> [TRY IT]
Using the records below, give again exactly the lines from the line that contains "19: 6.005 -> 6.007" through the line that contains "28: 5.795 -> 5.775", both ends included, and only those.

> [DATA UNDER STUDY]

• • •

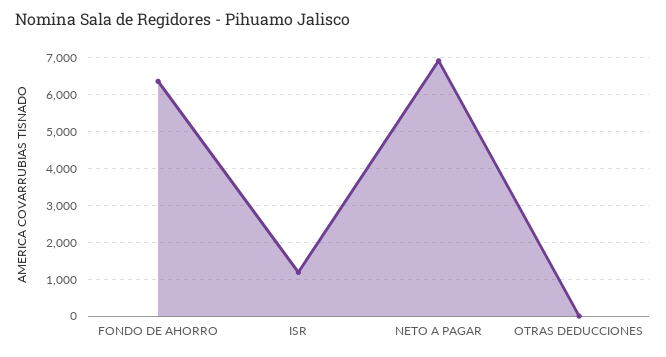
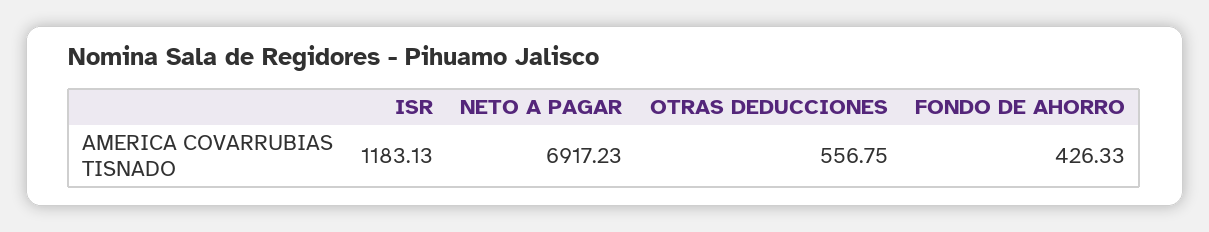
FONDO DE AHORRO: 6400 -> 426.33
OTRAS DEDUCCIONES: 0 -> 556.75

• • •

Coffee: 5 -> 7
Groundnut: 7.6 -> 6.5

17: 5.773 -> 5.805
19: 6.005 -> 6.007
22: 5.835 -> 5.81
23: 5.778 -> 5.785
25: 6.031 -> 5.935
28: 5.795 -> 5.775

• • •

> [EXERCISE SOLUTION]
19: 6.005 -> 6.007
22: 5.835 -> 5.81
23: 5.778 -> 5.785
25: 6.031 -> 5.935
28: 5.795 -> 5.775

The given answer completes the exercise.